Content starts
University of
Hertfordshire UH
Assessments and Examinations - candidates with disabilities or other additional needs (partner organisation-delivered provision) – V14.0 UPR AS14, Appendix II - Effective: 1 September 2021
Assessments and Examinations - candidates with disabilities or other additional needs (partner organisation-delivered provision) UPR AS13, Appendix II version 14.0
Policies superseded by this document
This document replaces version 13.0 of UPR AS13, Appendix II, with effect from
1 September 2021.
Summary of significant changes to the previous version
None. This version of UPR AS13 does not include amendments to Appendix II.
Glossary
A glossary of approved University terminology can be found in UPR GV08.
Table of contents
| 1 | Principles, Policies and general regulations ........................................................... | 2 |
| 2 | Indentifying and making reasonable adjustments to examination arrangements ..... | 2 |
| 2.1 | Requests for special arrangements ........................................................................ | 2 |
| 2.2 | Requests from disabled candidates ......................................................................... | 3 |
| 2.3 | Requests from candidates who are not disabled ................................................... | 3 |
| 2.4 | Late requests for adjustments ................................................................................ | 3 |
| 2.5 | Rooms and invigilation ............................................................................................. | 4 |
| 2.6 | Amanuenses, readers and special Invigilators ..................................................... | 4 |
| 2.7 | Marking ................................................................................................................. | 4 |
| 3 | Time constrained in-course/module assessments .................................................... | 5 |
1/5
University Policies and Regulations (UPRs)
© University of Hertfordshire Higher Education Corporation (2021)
Content ends
Content starts
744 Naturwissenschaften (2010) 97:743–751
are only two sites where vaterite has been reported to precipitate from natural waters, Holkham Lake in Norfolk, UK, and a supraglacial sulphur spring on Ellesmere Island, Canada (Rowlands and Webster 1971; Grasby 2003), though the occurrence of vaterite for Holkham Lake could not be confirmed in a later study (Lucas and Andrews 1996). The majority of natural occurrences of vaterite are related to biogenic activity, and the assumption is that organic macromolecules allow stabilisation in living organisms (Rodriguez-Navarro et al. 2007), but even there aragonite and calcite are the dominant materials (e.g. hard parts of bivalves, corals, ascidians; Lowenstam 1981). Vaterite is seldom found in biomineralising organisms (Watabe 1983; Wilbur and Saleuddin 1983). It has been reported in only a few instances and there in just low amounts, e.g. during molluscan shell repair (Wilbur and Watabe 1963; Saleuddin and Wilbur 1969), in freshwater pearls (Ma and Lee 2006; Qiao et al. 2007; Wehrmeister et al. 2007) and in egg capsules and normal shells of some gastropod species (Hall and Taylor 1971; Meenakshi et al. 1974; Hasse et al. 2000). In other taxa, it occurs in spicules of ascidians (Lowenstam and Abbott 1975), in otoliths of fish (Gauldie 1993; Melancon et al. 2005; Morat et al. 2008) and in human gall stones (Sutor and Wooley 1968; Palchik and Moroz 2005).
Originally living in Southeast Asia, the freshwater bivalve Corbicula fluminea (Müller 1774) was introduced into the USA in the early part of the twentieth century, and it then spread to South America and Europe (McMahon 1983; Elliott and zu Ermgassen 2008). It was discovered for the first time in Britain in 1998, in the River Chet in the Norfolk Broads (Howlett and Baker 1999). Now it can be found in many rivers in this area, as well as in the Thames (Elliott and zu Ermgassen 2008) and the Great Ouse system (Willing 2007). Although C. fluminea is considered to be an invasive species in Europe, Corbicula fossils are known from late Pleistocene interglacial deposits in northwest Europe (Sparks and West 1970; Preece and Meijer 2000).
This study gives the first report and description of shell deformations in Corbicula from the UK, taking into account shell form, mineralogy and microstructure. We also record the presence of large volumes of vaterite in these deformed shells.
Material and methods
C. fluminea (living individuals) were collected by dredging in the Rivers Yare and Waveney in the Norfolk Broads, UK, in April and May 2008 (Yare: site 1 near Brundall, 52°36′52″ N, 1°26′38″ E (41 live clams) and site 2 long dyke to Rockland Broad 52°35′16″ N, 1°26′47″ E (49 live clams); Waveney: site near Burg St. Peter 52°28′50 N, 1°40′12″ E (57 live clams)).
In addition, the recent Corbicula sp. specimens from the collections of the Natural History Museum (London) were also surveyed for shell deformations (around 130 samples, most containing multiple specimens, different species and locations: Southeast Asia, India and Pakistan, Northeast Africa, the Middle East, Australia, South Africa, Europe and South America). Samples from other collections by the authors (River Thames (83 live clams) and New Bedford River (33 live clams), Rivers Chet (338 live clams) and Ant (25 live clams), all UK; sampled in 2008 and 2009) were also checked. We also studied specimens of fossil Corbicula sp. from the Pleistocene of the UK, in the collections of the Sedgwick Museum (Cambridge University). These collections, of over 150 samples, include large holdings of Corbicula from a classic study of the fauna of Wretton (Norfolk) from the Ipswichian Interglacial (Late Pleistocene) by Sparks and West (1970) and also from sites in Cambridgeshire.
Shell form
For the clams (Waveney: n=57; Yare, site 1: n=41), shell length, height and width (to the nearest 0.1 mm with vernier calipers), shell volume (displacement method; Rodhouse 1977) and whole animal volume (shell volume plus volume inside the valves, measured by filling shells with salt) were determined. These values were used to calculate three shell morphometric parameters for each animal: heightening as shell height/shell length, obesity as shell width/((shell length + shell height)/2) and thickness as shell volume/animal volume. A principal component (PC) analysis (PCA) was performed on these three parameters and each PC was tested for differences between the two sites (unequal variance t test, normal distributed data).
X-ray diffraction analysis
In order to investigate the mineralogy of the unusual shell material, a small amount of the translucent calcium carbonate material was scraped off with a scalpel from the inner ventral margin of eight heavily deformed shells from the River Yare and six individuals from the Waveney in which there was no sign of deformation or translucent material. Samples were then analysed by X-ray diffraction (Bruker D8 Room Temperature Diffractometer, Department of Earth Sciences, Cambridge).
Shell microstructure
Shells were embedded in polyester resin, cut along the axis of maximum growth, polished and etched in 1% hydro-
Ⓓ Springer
Content ends
Content starts
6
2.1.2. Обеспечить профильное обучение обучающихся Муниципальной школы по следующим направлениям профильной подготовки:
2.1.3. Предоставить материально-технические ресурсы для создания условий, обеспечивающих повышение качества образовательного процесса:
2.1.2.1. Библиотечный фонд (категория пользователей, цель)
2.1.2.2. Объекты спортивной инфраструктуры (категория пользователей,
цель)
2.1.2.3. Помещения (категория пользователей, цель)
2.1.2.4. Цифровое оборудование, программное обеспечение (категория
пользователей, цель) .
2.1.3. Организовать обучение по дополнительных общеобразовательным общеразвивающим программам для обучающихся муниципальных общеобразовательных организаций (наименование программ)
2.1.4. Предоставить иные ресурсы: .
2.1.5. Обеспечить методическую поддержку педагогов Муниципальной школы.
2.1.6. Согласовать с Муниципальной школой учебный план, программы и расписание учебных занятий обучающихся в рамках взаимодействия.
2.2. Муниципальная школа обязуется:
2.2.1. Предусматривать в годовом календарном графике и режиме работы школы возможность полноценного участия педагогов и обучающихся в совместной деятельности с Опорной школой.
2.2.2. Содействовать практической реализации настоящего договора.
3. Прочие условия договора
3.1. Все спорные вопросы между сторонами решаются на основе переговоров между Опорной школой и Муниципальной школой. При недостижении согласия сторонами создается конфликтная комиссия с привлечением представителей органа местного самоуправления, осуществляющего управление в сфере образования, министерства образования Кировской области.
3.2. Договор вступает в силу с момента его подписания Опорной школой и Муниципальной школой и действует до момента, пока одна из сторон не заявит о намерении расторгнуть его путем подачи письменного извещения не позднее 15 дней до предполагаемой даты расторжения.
Content ends
EXERCISE OBJECTIVE → All lines in the listing above between the line with "1 September 2021." and the line with "arrangements ..... | 2 |", inclusive, should be set down exactly, and no line outside that range.

EXERCISE SOLUTION →
1 September 2021.
Summary of significant changes to the previous version
None. This version of UPR AS13 does not include amendments to Appendix II.
Glossary
A glossary of approved University terminology can be found in UPR GV08.
Table of contents
| 1 | Principles, Policies and general regulations ........................................................... | 2 |
| 2 | Indentifying and making reasonable adjustments to examination arrangements ..... | 2 |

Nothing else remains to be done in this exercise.